The demand for open source is growing exponentially. But some see threats growing along with the opportunity. The fourth edition of Sonatype’s 2018 “State of the Software Supply Chain Report” offers a look at the risks and benefits. This time around, the 38-page report also highlights new methods hackers are using to infiltrate software supply chains, adds analysis across languages and ecosystems as well as explores how government regulations may impact the future of software development.
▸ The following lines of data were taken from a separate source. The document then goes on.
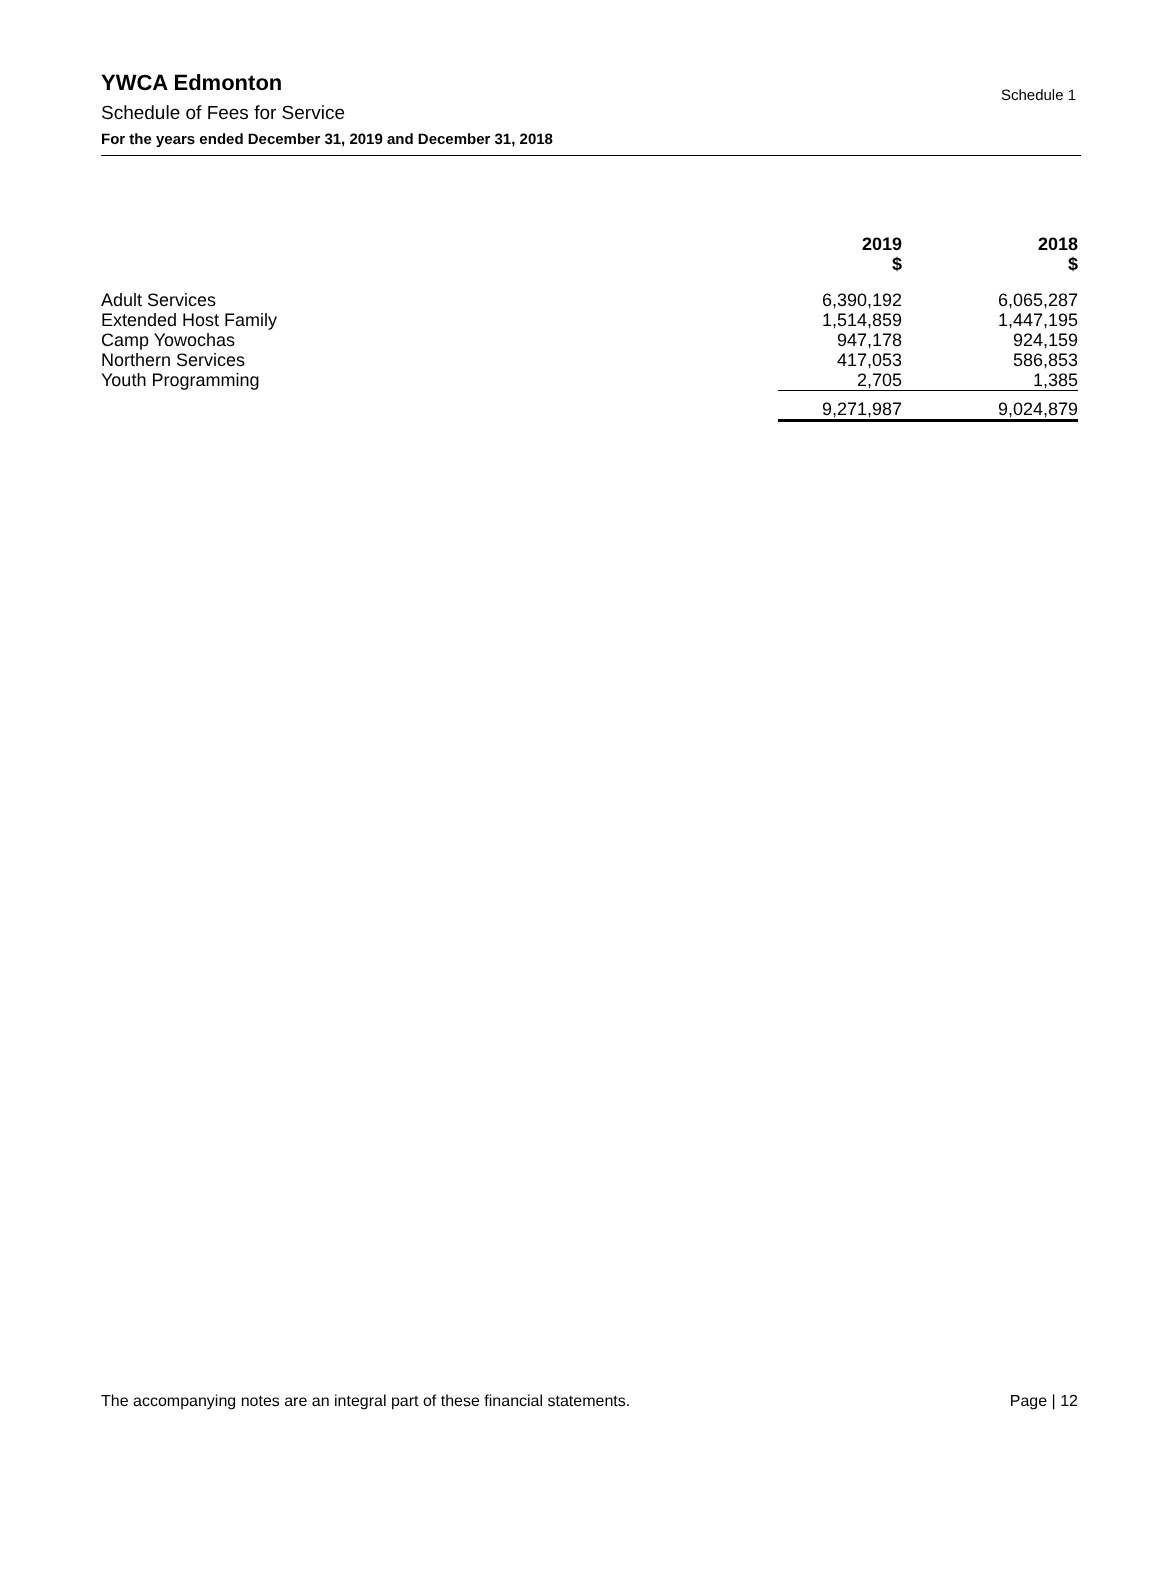YWCA Edmonton
Schedule of Fees for Service
For the years ended December 31, 2019 and December 31, 2018
Schedule 1
| | 2019 $ | | 2018 $ |
| Adult Services | 6,390,192 | | 6,065,287 |
| Extended Host Family | 1,514,859 | | 1,447,195 |
| Camp Yowochas | 947,178 | | 924,159 |
| Northern Services | 417,053 | | 586,853 |
| Youth Programming | 2,705 | | 1,385 |
| | 9,271,987 | | 9,024,879 |
The accompanying notes are an integral part of these financial statements. Page | 12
You can download the report, free with email registration, here.
Research conducted by Sonatype shows a hockey-stick of demand for open source. Using download requests for Java components as a proxy, those requests started at a billion in 2008 and reached 87 billion in just nine years. Still, the first chapter of the report titled “We’re all Equifax” highlights a couple of key findings from their 2018 “DevSecOps Community Survey” of 2,076 IT professionals, namely that 30 percent of respondents claimed a breach stemming from the use of vulnerable open source components and that since 2014 (when Heartbleed made headlines) open-source related breaches have climbed 121 percent.
“Dev-ops-native organizations with the ability to continuously deploy software releases have an automation advantage that allows them to stay one step ahead of the hackers,” note the report authors. In a chapter dedicated to automation, the study finds that in mature dev-ops organizations, there’s bee a 15 percent year-over-year jump to 57 percent in automated security, implemented throughout each stage of the software development life cycle. The top three investments for automated security noted were web application firewalls, container security and open-source governance.
The idea of automating ahead of evil comes from Forrester’s March 2018 “Top Recommendations For Your Security Program,” where the analysts advised security teams to think about what will happen when the volume of attacks is bolstered by artificial intelligence and machine learning. Manual methods to detect, investigate and respond to threats will guarantee failure in the near future, they predict.
“When it comes to using open source components to manufacture modern software, the bottom line is this — precise intelligence is critical,” say the Sonotype authors. They back this up this claim with original research analyzing 6,000 open source components to understand the efficacy of CPE (common platform enumeration)- based vulnerability matching identifying 1,034 true positives, 5,330 false positives (when CPE was part of the coordinate name) and 2,969 false negatives. Crucial to stemming these problems are employing newer components and managed software supply chains, they note.